Stored dataset items:
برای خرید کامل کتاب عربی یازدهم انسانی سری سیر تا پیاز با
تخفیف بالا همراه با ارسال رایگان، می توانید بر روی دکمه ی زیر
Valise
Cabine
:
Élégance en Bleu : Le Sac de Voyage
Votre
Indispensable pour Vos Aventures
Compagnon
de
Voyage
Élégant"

...

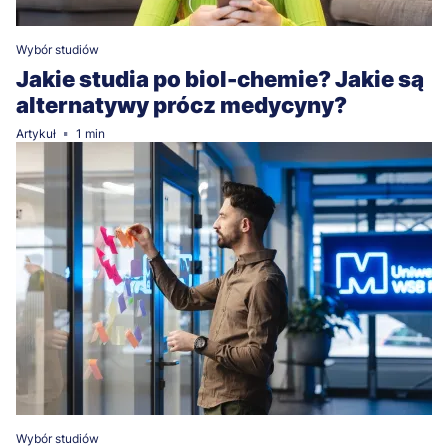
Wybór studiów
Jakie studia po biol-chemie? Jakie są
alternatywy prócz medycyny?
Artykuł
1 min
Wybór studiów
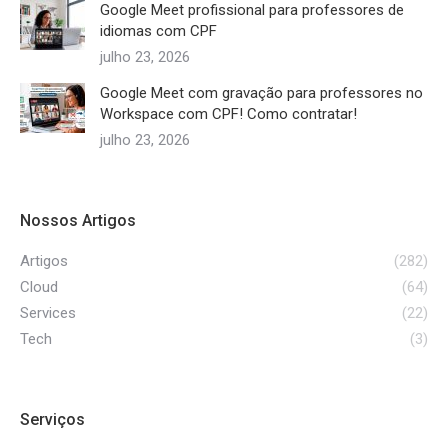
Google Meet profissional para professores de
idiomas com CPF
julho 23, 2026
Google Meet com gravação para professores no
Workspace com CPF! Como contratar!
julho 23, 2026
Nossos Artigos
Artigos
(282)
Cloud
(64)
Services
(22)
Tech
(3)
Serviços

TASK PROMPT: Count the lines of the records that contain the word "professores". Give only the count.

SOLUTION TO THIS TASK: 2